A new report raises concerns of exploitation of Latino workers by egregious employers taking advantage of our broken immigration system.
The report was conducted by the immigrant rights advocacy group
National Council of La Raza and cites data from academic studies, the Bureau of Labor Statistics, Census and others. It finds, among other things, that the Latino occupation fatality rate was 21.1 percent higher than white workers and 17.9 percent higher than black workers in 2007.
You can read the NCLR study here. We touched on some of these same findings in our series,
Cruelest Cuts, and how the poultry industry ignored injured workers at its plants to help boost profits. Many of the victims were illegal immigrants too afraid to complain.
Anyone familiar with this blog knows that the NCLR is a staunch advocate for comprehensive immigration reform. So it should come as no surprise that the group maintains that many of these problems would not be as great if many of these workers could be legalized and therefore unfraid to join unions built to protect them, and feel safe to speak out against exploitation.
It’s an argument many advocates are making.
But there is also an argument that increased enforcement of our nation’s immigration laws would produce similar results.
In January 2007, Immigration and Customs Enforcement agents raided the Smithfield Pork plant in Tarheel.

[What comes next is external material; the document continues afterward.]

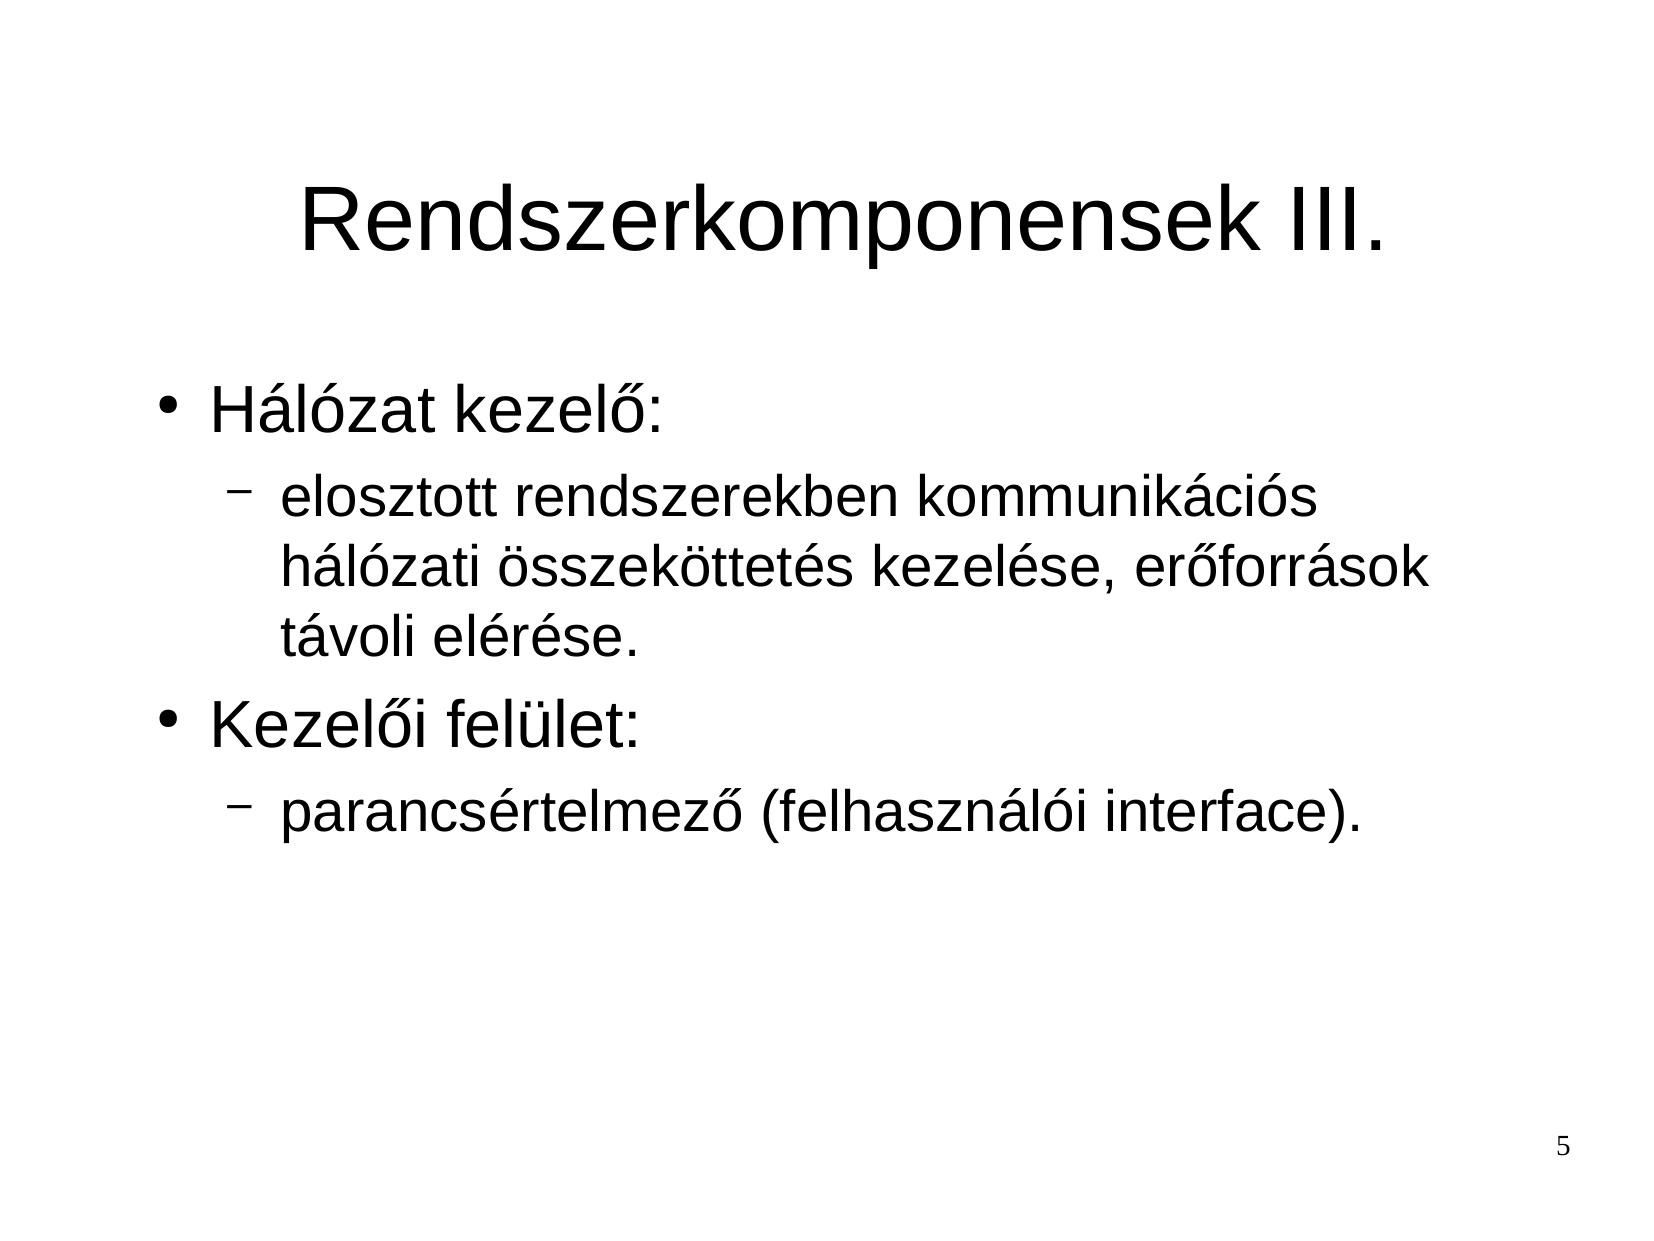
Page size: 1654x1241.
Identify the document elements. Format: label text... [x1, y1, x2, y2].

Months later ICE followed up with additional arrests of workers and many others fled.
According to a report by the pro-enforcement
Center for Immigration Studies, written by former Pulitzer Prize-winning journalist Jerry Kammer, the raid turned out to be a key factor in the December 2008 vote to unionize the plant.
You can read the CIS study here. Similar working conditions criticized by the NCLR study had been being reported for years at the Tarheel plant, the world’s largest pork plant. Yet, for 16 years, organizers were unsuccessful in starting a union.

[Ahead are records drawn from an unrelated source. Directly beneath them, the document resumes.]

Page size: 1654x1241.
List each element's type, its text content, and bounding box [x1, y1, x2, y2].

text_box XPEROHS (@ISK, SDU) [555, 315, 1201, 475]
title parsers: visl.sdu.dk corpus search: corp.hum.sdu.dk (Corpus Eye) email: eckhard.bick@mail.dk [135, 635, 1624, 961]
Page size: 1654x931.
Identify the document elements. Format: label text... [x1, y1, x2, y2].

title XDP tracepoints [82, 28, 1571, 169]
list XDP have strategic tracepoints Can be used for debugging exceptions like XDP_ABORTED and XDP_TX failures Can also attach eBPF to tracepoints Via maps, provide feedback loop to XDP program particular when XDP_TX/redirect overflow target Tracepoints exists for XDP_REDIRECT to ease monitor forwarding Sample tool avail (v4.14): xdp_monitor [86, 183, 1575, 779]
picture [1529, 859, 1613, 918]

Unions are not the savior, however. Some of the plants we reported on in Cruelest Cuts are also unionized. In plants with many illegal immigrant workers, union membership is down and therefore so is the union's influence and ability to demand better working conditions.
Advocates like NCLR, as well as many economists, say America needs more additional immigrant workers. But that argument is going to be difficult to make in today's economy with so many Americans out of work.